-- WORK TASK --
Among the lines below, restate word for word only those from the line with "Planificar y coordinar" through the line with "La resolución de", with both end lines kept.

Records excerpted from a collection
⁂

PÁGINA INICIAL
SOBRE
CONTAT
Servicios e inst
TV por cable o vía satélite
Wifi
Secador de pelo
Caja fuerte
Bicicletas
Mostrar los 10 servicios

⁂

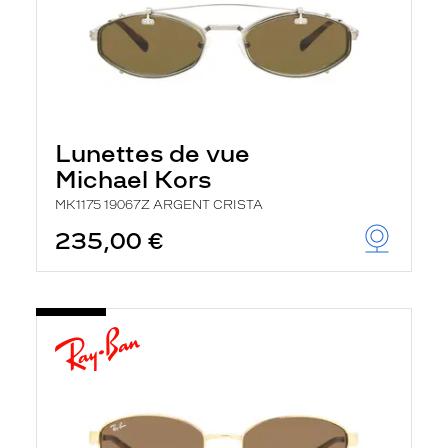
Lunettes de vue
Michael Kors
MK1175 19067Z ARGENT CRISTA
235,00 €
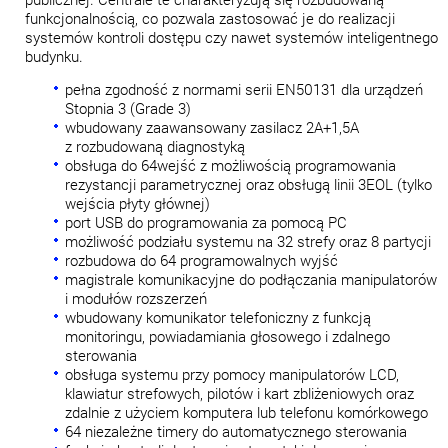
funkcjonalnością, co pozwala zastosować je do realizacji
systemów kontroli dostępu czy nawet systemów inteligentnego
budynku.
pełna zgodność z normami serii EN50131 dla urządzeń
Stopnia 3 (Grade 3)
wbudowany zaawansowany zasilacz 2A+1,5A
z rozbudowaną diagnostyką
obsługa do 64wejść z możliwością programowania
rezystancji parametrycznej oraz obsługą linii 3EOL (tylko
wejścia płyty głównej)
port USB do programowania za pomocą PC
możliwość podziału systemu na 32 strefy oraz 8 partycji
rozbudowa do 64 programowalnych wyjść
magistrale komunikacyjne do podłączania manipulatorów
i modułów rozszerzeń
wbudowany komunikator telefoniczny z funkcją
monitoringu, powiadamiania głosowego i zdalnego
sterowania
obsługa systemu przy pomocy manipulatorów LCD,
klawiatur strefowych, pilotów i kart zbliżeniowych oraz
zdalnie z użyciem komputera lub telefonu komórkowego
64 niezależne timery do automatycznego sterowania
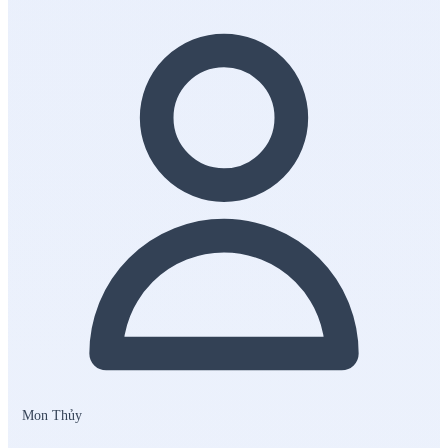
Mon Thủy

⁂

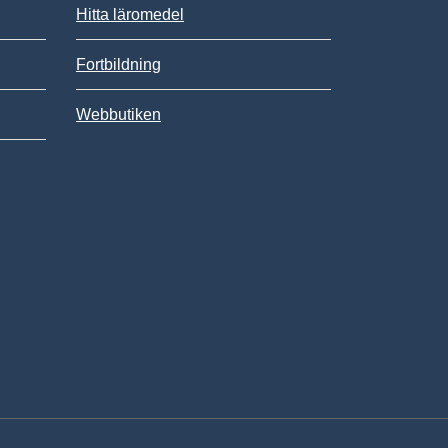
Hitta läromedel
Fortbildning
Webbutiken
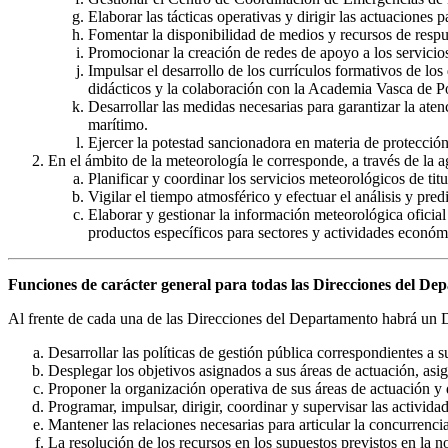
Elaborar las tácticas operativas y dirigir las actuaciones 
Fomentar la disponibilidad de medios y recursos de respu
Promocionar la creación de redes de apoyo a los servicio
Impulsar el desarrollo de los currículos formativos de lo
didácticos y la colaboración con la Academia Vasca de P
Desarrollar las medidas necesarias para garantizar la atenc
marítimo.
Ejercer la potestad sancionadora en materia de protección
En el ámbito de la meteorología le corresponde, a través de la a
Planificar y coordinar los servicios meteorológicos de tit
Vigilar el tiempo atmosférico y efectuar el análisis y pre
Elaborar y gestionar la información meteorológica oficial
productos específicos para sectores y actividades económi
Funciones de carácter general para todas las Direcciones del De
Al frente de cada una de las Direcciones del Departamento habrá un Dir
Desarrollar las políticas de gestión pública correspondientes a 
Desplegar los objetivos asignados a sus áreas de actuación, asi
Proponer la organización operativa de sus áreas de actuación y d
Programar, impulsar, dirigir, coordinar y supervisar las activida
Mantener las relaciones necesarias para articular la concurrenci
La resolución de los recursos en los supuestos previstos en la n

⁂

-- TASK RESULT --
Planificar y coordinar los servicios meteorológicos de tit
Vigilar el tiempo atmosférico y efectuar el análisis y pre
Elaborar y gestionar la información meteorológica oficial
productos específicos para sectores y actividades económi
Funciones de carácter general para todas las Direcciones del De
Al frente de cada una de las Direcciones del Departamento habrá un Dir
Desarrollar las políticas de gestión pública correspondientes a 
Desplegar los objetivos asignados a sus áreas de actuación, asi
Proponer la organización operativa de sus áreas de actuación y d
Programar, impulsar, dirigir, coordinar y supervisar las activida
Mantener las relaciones necesarias para articular la concurrenci
La resolución de los recursos en los supuestos previstos en la n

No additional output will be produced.